Pharmaceutical companies Biogen and Eisai announced yesterday (September 27) that their new Alzheimer’s disease drug, called lecanemab, slowed the rate of cognitive decline in patients by 27 percent compared to a placebo during a phase 3 clinical trial that involved 1,795 participants and lasted 18 months.
“It’s not a huge effect, but it’s a positive effect,” Ronald Petersen, director of the Alzheimer’s Disease Research Center at the Mayo Clinic, who didn’t work on the drug, tells Reuters.
The New York Times reports that the trial included participants with either mild dementia (often a precursor to Alzheimer’s) or early-stage Alzheimer’s disease. That makes it the largest study to date intended to determine whether clearing the brain of amyloid plaques, a feature of Alzheimer’s, slows the progression of the disease, according to the Times. The results have not yet been peer-reviewed.

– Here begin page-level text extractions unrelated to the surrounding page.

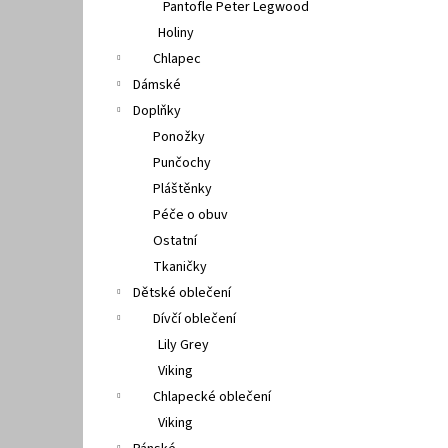
Pantofle Peter Legwood
Holiny
Chlapec
Dámské
Doplňky
Ponožky
Punčochy
Pláštěnky
Péče o obuv
Ostatní
Tkaničky
Dětské oblečení
Dívčí oblečení
Lily Grey
Viking
Chlapecké oblečení
Viking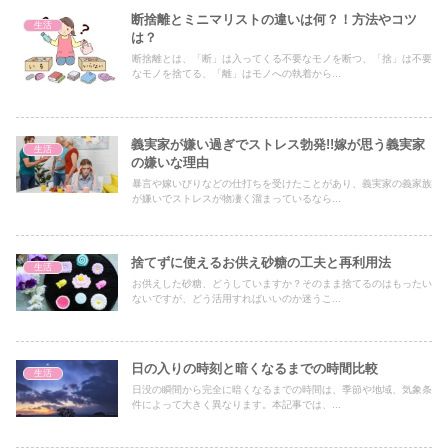
断捨離とミニマリストの違いは何？！方法やコツ
生活
は？
断捨離とは、「断」は入ってくる不要なモノを断つ、「捨」は不要
なモノを捨てる、「離」はモノへの執着から...
義実家が嫌い過ぎでストレス勃発!!嫁が思う義実家
生活
の嫌いな理由
暴言や嫁いびりなどの仕打ちを受けたことがあり、義実家の義家族
が嫌いでストレスが物凄く溜まっているなら...
捨てずに使えるお供え砂糖の工夫と再利用法
生活
お供えした砂糖、どうしていますか？そのまま捨てるのはもったい
ないですが、どう活用すればいいのか迷うこ...
日の入りの時刻と暗くなるまでの時間比較
生活
日没の瞬間から完全に暗くなるまでの時間は、季節や地域、気象条
件によって大きく異なります。本記事では、...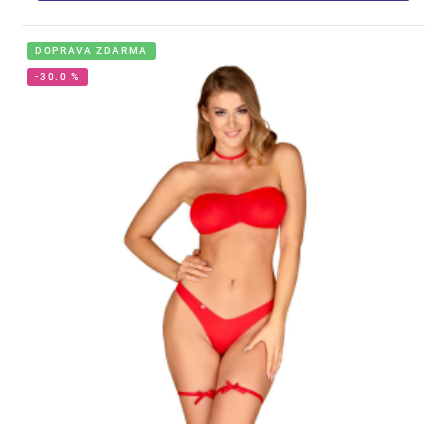
DOPRAVA ZDARMA
-30.0 %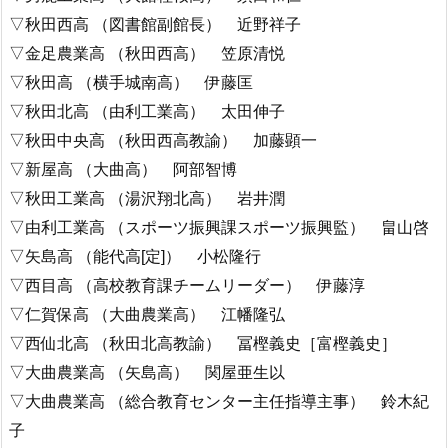
▽秋田西高 （図書館副館長） 近野祥子
▽金足農業高 （秋田西高） 笠原清悦
▽秋田高 （横手城南高） 伊藤匡
▽秋田北高 （由利工業高） 太田伸子
▽秋田中央高 （秋田西高教諭） 加藤顕一
▽新屋高 （大曲高） 阿部智博
▽秋田工業高 （湯沢翔北高） 岩井潤
▽由利工業高 （スポーツ振興課スポーツ振興監） 畠山啓
▽矢島高 （能代高[定]） 小松隆行
▽西目高 （高校教育課チームリーダー） 伊藤淳
▽仁賀保高 （大曲農業高） 江幡隆弘
▽西仙北高 （秋田北高教諭） 冨樫義史［富樫義史］
▽大曲農業高 （矢島高） 関屋亜生以
▽大曲農業高 （総合教育センター主任指導主事） 鈴木紀
子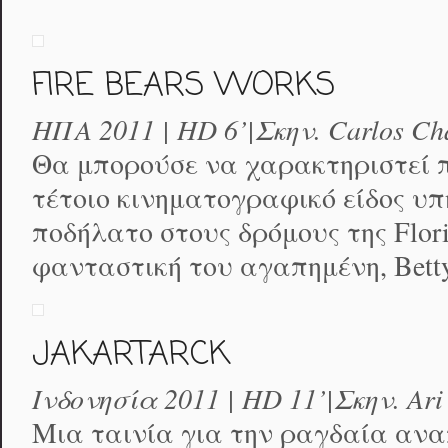
FIRE BEARS WORKS
ΗΠΑ 2011 | HD 6’|Σκην. Carlos Cha
Θα μπορούσε να χαρακτηριστεί π
τέτοιο κινηματογραφικό είδος υπή
ποδήλατο στους δρόμους της Flor
φανταστική του αγαπημένη, Betty
JAKARTARCK
Ινδονησία 2011 | HD 11’|Σκην. Ari
Μια ταινία για την ραγδαία αναπ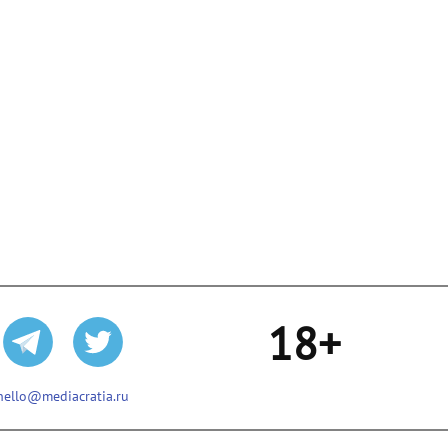
18+
hello@mediacratia.ru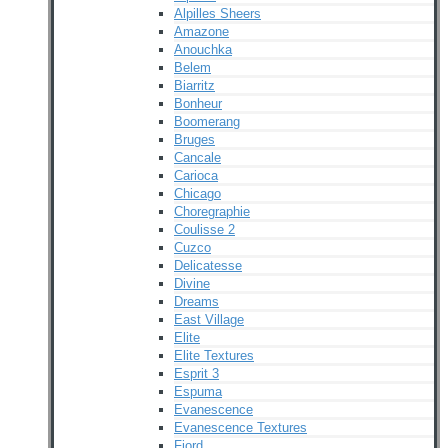
Alpilles Sheers
Amazone
Anouchka
Belem
Biarritz
Bonheur
Boomerang
Bruges
Cancale
Carioca
Chicago
Choregraphie
Coulisse 2
Cuzco
Delicatesse
Divine
Dreams
East Village
Elite
Elite Textures
Esprit 3
Espuma
Evanescence
Evanescence Textures
Fjord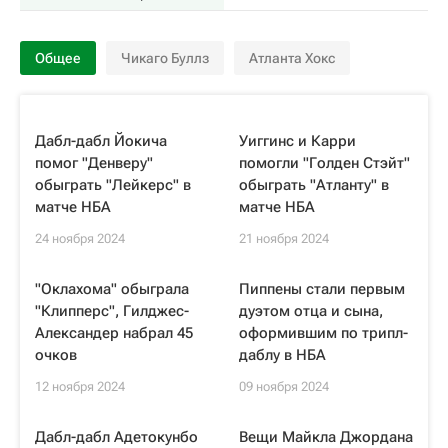
Общее
Чикаго Буллз
Атланта Хокс
Дабл-дабл Йокича
Уиггинс и Карри
помог "Денверу"
помогли "Голден Стэйт"
обыграть "Лейкерс" в
обыграть "Атланту" в
матче НБА
матче НБА
24 ноября 2024
21 ноября 2024
"Оклахома" обыграла
Пиппены стали первым
"Клипперс", Гилджес-
дуэтом отца и сына,
Александер набрал 45
оформившим по трипл-
очков
даблу в НБА
12 ноября 2024
09 ноября 2024
Дабл-дабл Адетокунбо
Вещи Майкла Джордана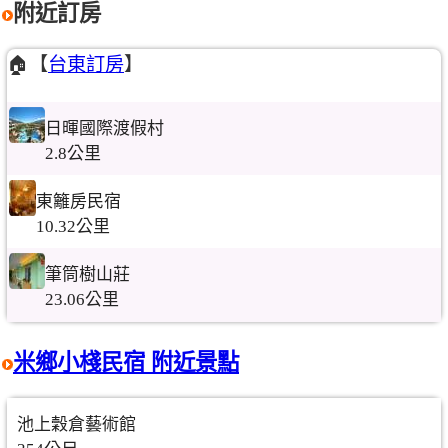
附近訂房
🏠【
台東訂房
】
日暉國際渡假村
2.8公里
東籬房民宿
10.32公里
筆筒樹山莊
23.06公里
米鄉小棧民宿 附近景點
池上穀倉藝術館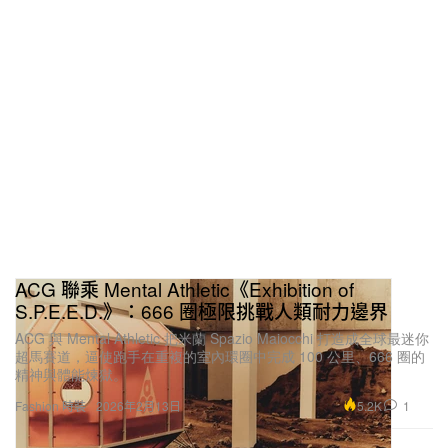
ACG 聯乘 Mental Athletic《Exhibition of
S.P.E.E.D.》：666 圈極限挑戰人類耐力邊界
ACG 與 Mental Athletic 把米蘭 Spazio Maiocchi 打造成全球最迷你
超馬賽道，逼使跑手在重複的室內環圈中完成 100 公里、666 圈的
精神與體能煉獄。
5.2K
1
Fashion 時裝
2026年2月13日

Eisai chairman and chief executive Ivan Cheung told reporters at a Tuesday press briefing that this was “the first definitively positive large clinical trial to show that you can indeed slow down Alzheimer’s disease at this very early symptomatic stage,” according to the Times.
Both Eisai and Biogen are already pursuing accelerated FDA approval for the drug, according to The Washington Post. Eisai announced today that it will also seek full FDA approval, which the Post reports would make it more likely that Medicare and other insurers would cover the drug.
Lecanemab follows on the heels of Aduhelm, another Alzheimer’s drug developed by Biogen and Eisai, which also targets amyloid plaques in the brain but has largely been considered a failure following its controversial FDA approval, the Associated Press reports, due to weak and conflicting clinical data and many insurers declining to foot the bill of $56,000 per year for treatments. Though experts who spoke to the Times and the Post expressed caution about making predictions based on preliminary results, they generally expect lecanemab to fare better than Aduhelm did.
“A 27 percent slowing of deterioration seems like a modest effect, but for patients with Alzheimer’s, this could be very meaningful,” University of California, San Francisco, neurologist Gil Rabinovici, who wasn’t involved in the drug’s development, tells the Post.